As the symptoms became worse and new ones manifested including more severe headaches for which a brain tumour was suspected, and ‘restless legs syndrome’ at night, ‘feeling crook’ incapacitated him more often.
Even after visiting two different specialist urologists no-one was any closer to diagnosing the symptoms until one fateful day in Sydney when it was suggested he see a renal specialist.
“We went straight from one surgery to the next and my blood results had arrived before me. When the renal specialist saw me she said in very plain language, you have Stage V renal failure”.
“When I asked how many stages there are she answered there are no more. It is a wonder you are walking, much less alive. Your blood creatinine levels are over 1000 and you are dangerously ill”.
“I hadn’t been expecting this information and a range of emotions hit me hard”.
This was in August 2009 when Mr McCalman was diagnosed with IgA nephropathy, an auto-immune disease that affects mostly active young men with no random pattern, links or genetic history.
“The prognosis is quite poor as treatment is to keep you alive unless you can have a kidney transplant”.
Mr McCalman commenced drug therapy to lower his blood pressure which reduced the frequency and severity of the headaches. He also took a kidney stimulant to boost function and started dialysis.
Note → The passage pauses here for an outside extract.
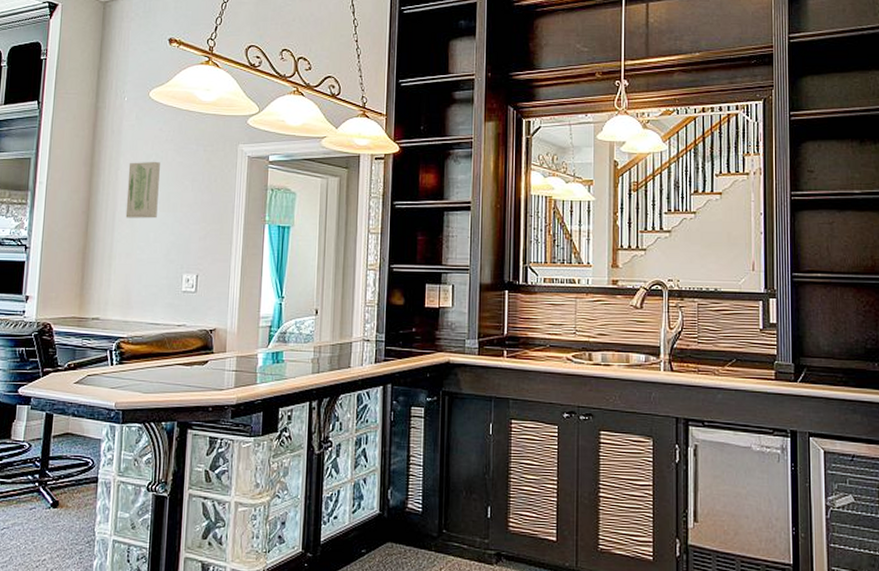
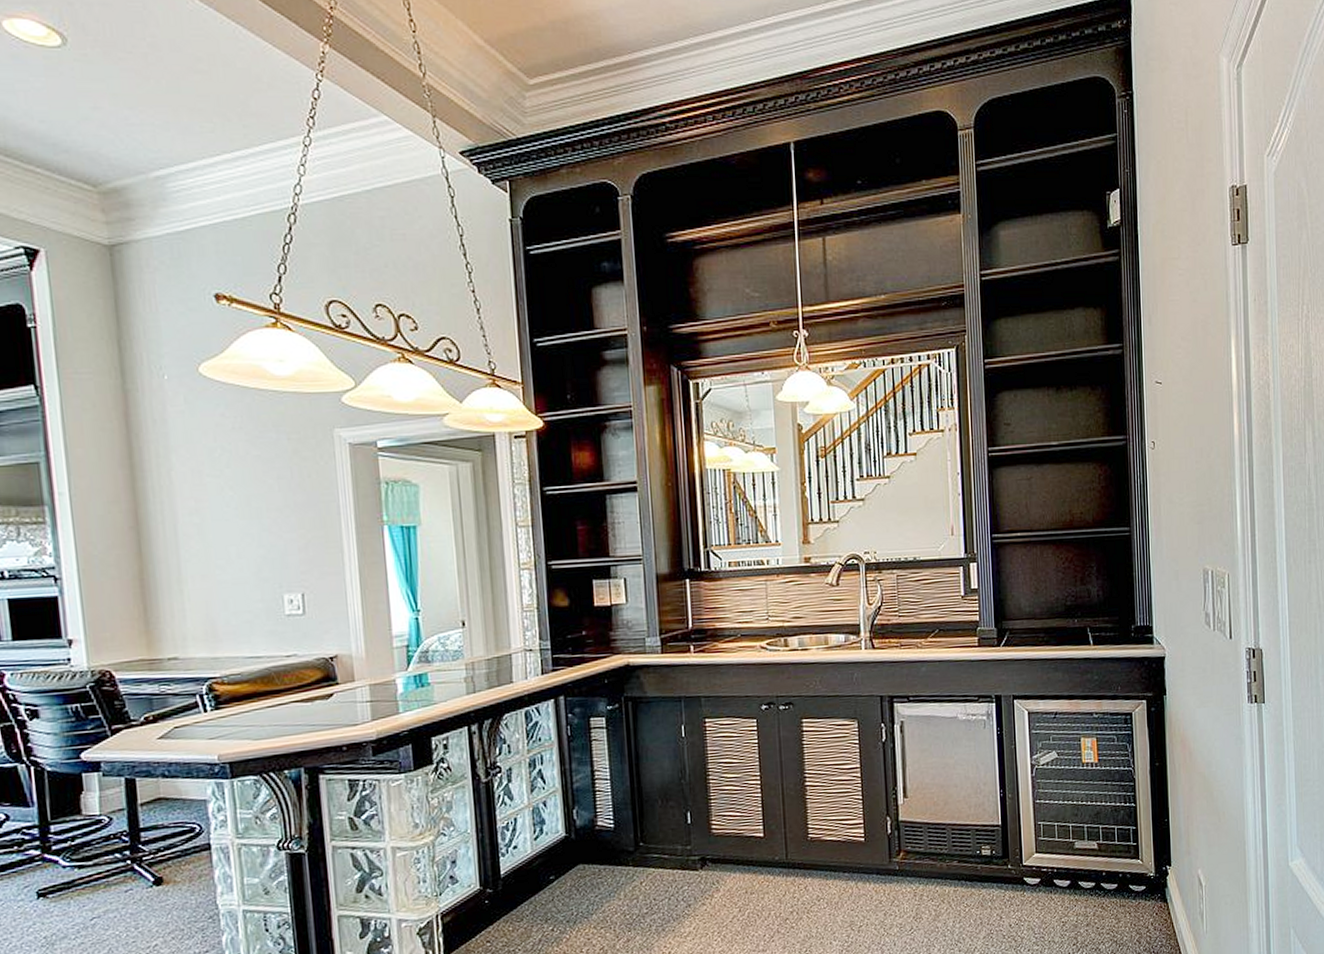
wall art: present [125,161,160,219] -> none [185,456,236,531]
At the same time, Jo McCalman and Scott’s sister Kylie both commenced testing to see if either would be a suitable donor. In the end, Jo’s kidney was the preferred choice and, on the 5th January, 2011, the transplant took place.
The Royal Price Alfred (RPA) Hospital houses Australia’s Transplant Institute on the 9th floor, a place Mr McCalman spent three months visiting once the transplant was completed. The first kidney transplant in Australia was done in 1976 by trial and error. Back then, there were 10 dialysis machines in Sydney, the same as the number of patients waiting for a kidney transplant.
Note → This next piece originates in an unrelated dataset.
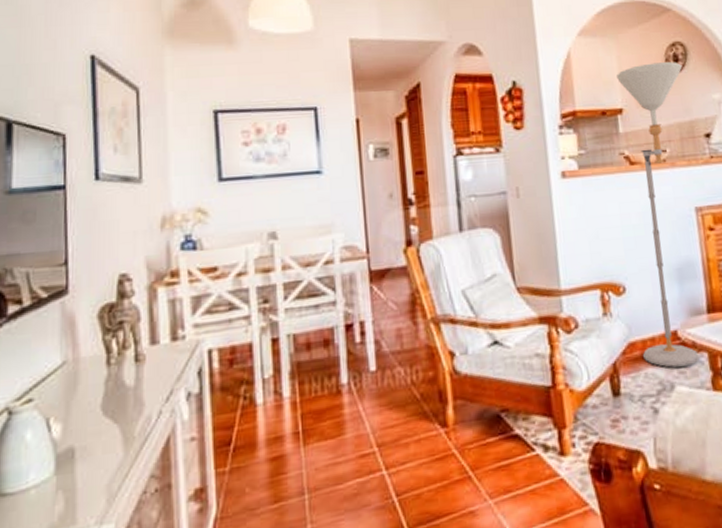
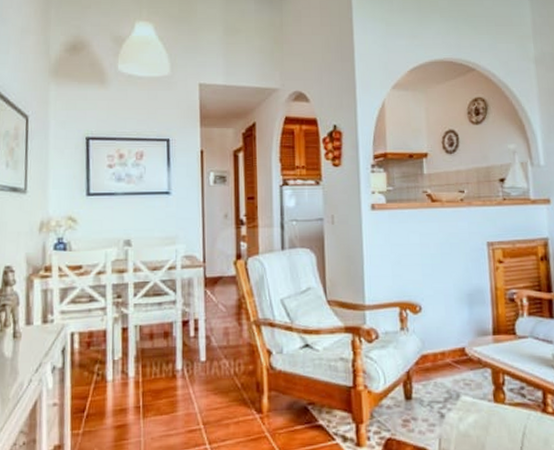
floor lamp: present [617,62,699,368] -> none [424,115,483,379]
By 2006, more than 2000 kidneys had been transplanted at RPA. The waiting list for kidney transplantations sits around 400 indicating the success of the procedure.
“The moment I woke from the anaesthetic, I felt as though I had a new battery, it was such a contrast to how I’d been feeling for years”, Mr Mccalman explained. “Apparently my body was so poisoned, my veins were like jelly. The surgical teams are outstanding and, without them, I’d be dead”.
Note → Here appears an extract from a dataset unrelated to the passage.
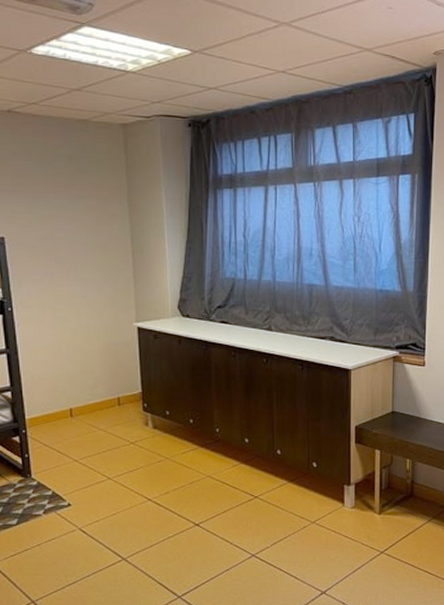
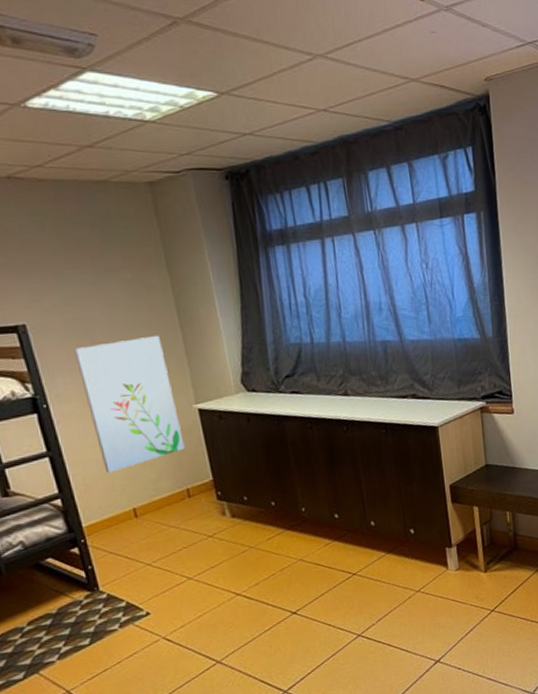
wall art: none [41,257,121,375] -> present [74,335,185,473]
Being an organ recipient means being on immuno-suppressant drugs for life, and in Mr McCalman’s case, he had only one bout of rejection – day five after the transplant.
“Some recipients are crook for months and they do get depressed. While I was living next to RPA for three months for daily post-op check ups and treatment, I’d visit Rooms One and Two where patients with new organs are under observation”.
“I’d say, look at me, I am alive and well and you can be too”.
“I finally went home almost five months after the transplant. It was totally necessary for me to be in Sydney that long however it is very difficult to run a rural-based business hundreds of kilometres away”.
Mr McCalman’s story is similar to the stock men and women participating in the fund raising Herd Of Hope ride across the Sydney Harbour Bridge towards the end of May, 2017. All the riders are organ recipients from rural areas across Australia who also had to spend months away from home while receiving their life-saving treatments.
Event organiser, Megan McLoughlin, a pancreas and kidney recipient said “the money raised for the event will go towards areas recently identified by the University of South Australia in a research thesis to include establishing regional transplant care nurses, and providing therapy for families and recipients at the three months, post-transplant stage in their home towns”.
Keep an eye out for Scott and Jo McCalman as participants and supporters of the Herds of Hope.
There is anecdotal evidence that recipients sometimes acquire a characteristic of the donor. In Scott’s case he revealed that when he walks past a women’s shoe shop, he does feel a tremor where Jo’s kidney is located.